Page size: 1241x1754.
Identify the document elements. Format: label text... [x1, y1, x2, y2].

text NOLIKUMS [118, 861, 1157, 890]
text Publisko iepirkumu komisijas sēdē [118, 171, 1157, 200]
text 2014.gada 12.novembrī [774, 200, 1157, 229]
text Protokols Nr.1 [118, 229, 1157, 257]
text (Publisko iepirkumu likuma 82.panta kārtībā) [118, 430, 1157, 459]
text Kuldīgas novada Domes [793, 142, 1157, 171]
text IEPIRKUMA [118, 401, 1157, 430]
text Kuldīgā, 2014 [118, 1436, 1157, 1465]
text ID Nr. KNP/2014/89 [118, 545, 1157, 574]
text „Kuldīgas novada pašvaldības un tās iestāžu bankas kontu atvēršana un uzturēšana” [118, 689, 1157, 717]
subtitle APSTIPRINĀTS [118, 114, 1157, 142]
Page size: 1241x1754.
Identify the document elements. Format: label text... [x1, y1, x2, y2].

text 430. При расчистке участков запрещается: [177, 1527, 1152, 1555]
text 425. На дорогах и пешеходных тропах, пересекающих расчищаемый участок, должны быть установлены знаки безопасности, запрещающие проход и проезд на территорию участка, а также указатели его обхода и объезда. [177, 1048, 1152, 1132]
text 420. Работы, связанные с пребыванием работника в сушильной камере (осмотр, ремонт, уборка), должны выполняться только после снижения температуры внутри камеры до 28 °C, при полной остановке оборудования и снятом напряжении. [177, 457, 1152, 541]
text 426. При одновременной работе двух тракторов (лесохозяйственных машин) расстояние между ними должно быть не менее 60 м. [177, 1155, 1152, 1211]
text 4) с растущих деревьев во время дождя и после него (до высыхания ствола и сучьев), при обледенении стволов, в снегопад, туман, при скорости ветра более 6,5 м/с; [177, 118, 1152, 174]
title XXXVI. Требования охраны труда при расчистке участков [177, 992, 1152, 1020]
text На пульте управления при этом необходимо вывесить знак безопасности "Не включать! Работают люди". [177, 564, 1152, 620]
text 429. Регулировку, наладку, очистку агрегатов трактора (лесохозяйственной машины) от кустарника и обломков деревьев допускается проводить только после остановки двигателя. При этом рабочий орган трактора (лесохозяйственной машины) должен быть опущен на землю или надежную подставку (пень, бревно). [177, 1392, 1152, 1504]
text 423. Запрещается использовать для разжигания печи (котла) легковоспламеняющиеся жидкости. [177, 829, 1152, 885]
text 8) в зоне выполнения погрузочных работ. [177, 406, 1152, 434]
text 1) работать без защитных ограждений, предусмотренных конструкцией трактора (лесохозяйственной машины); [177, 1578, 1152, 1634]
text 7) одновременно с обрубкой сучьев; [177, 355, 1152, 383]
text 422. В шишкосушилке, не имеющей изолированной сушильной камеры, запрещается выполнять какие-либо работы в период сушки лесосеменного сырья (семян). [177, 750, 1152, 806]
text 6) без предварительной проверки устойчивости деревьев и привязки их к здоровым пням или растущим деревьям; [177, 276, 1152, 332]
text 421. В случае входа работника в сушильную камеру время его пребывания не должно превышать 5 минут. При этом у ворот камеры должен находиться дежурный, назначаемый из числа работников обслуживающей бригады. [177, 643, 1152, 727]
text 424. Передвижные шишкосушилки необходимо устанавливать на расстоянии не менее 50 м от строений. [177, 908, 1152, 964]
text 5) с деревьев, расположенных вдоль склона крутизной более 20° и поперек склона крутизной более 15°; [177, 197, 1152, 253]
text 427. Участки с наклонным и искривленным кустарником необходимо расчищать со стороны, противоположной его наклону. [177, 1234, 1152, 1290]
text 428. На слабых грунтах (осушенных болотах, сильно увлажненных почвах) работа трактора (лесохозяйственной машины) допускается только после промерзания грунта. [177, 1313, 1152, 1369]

* * * * * * * * *

THE TASK>
Wherever the string "безопасности" appears in a line of the records, copy that line.

WRITTEN SOLUTION>
text 425. На дорогах и пешеходных тропах, пересекающих расчищаемый участок, должны быть установлены знаки безопасности, запрещающие проход и проезд на территорию участка, а также указатели его обхода и объезда. [177, 1048, 1152, 1132]
text На пульте управления при этом необходимо вывесить знак безопасности "Не включать! Работают люди". [177, 564, 1152, 620]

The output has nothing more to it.